**Material for the task:**
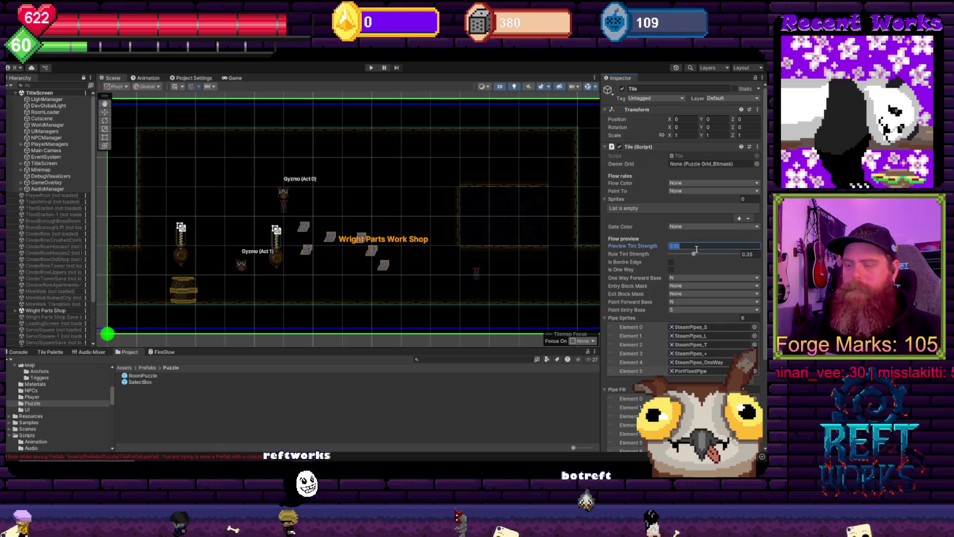
type("1")
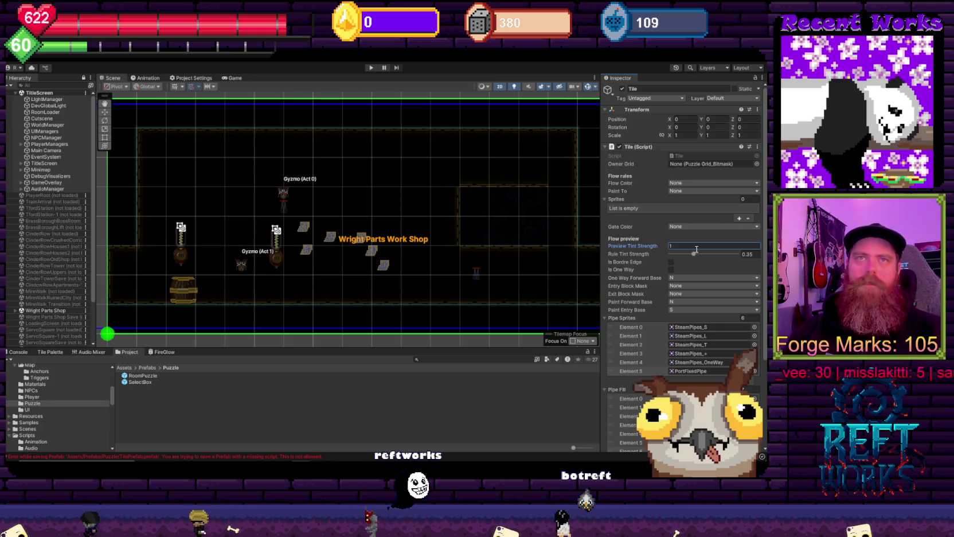
left_click(759, 256)
type("1")
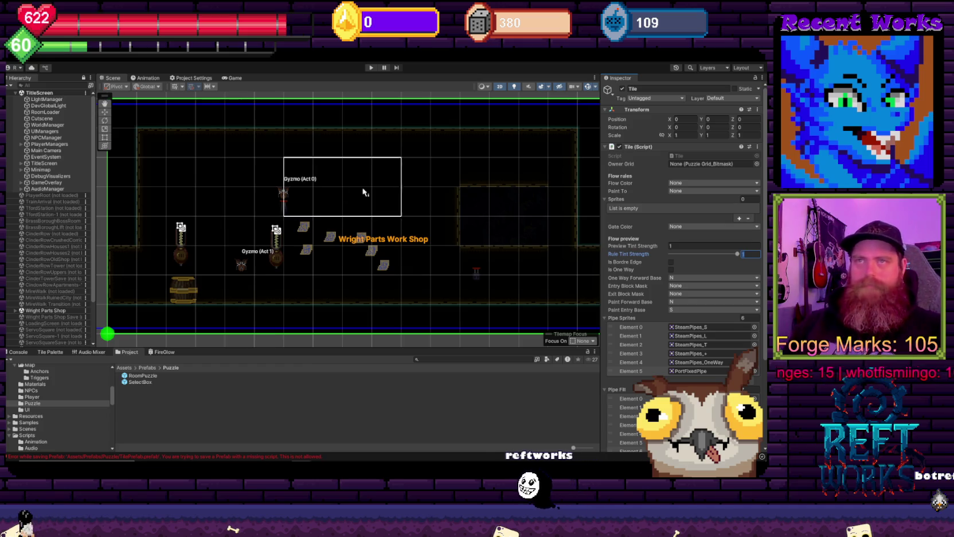
scroll(42, 277, "down", 4)
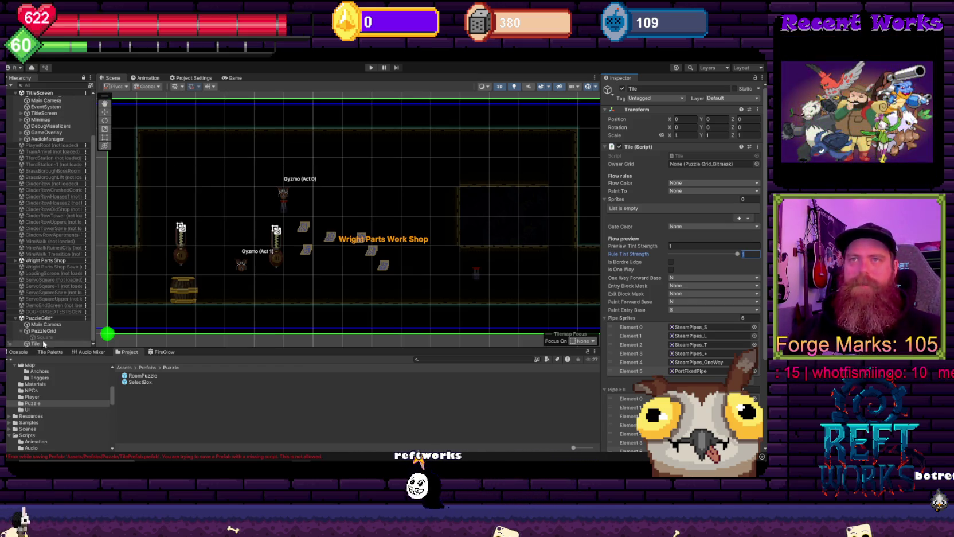
left_click_drag(42, 344, 139, 410)
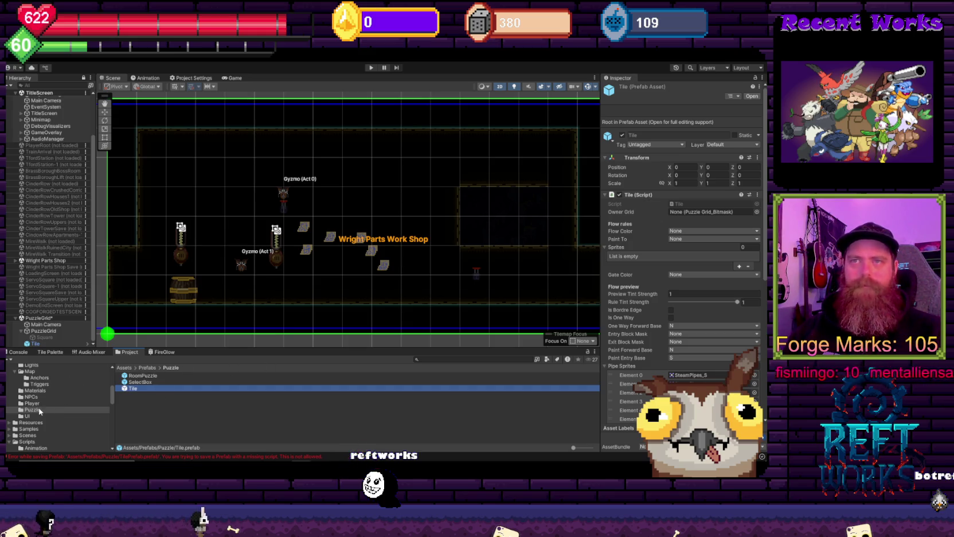
Delete the scene's Tile copy and assign the Tile prefab to PuzzleGrid's Tile Prefab field.
left_click(40, 344)
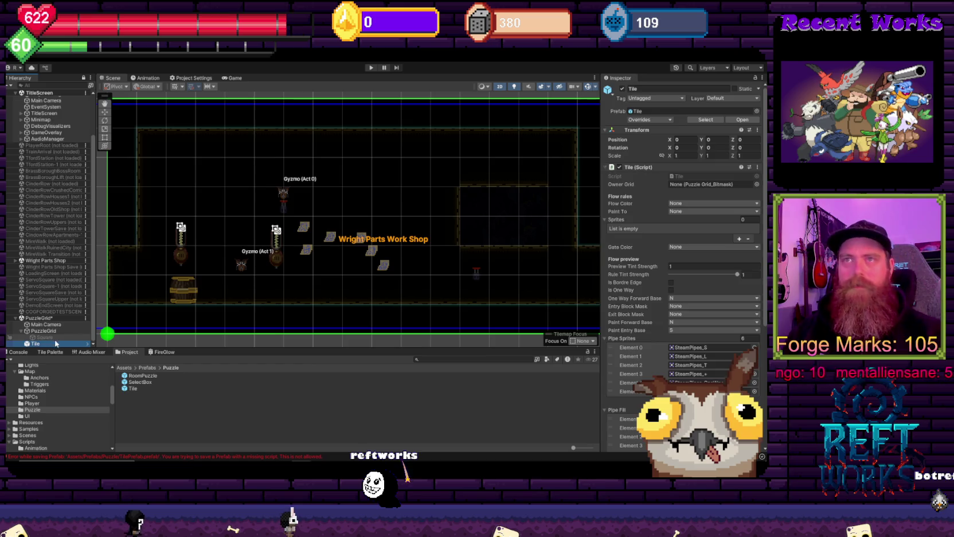
key("Delete")
left_click(58, 337)
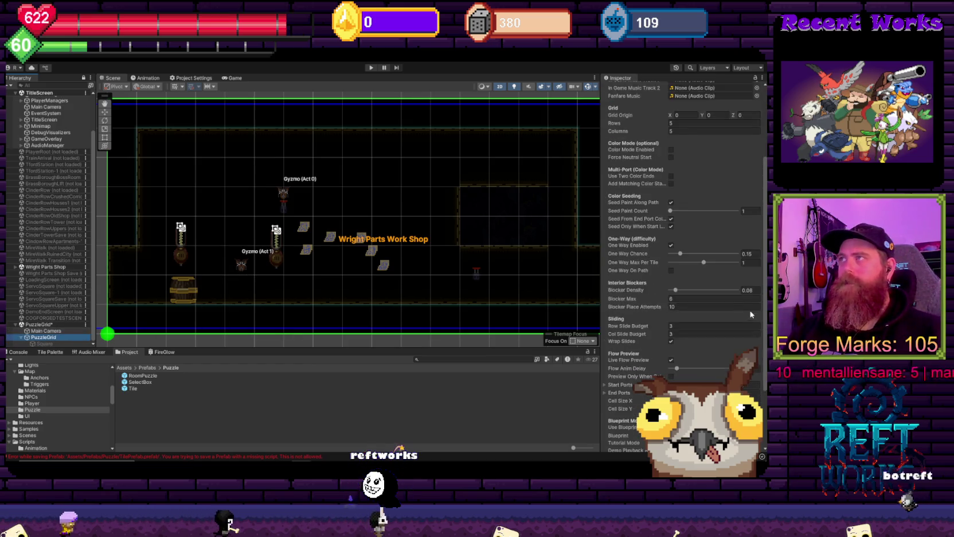
scroll(727, 321, "down", 5)
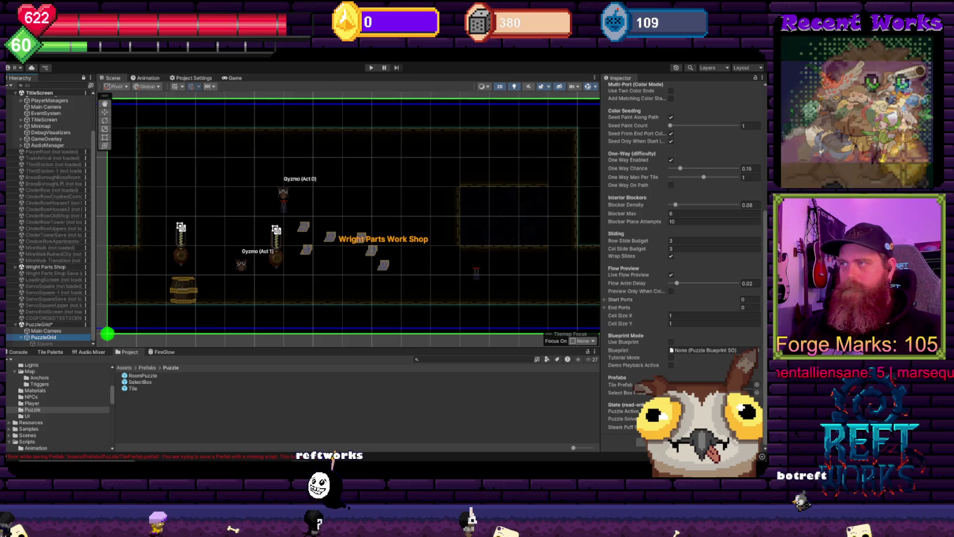
left_click_drag(124, 388, 745, 384)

**Task requirements:**
Exact output of each line above is wanted, without the pictures.

**Reply to the task:**
type("1")
left_click(759, 256)
type("1")
scroll(42, 277, "down", 4)
left_click_drag(42, 344, 139, 410)
Delete the scene's Tile copy and assign the Tile prefab to PuzzleGrid's Tile Prefab field.
left_click(40, 344)
key("Delete")
left_click(58, 337)
scroll(727, 321, "down", 5)
left_click_drag(124, 388, 745, 384)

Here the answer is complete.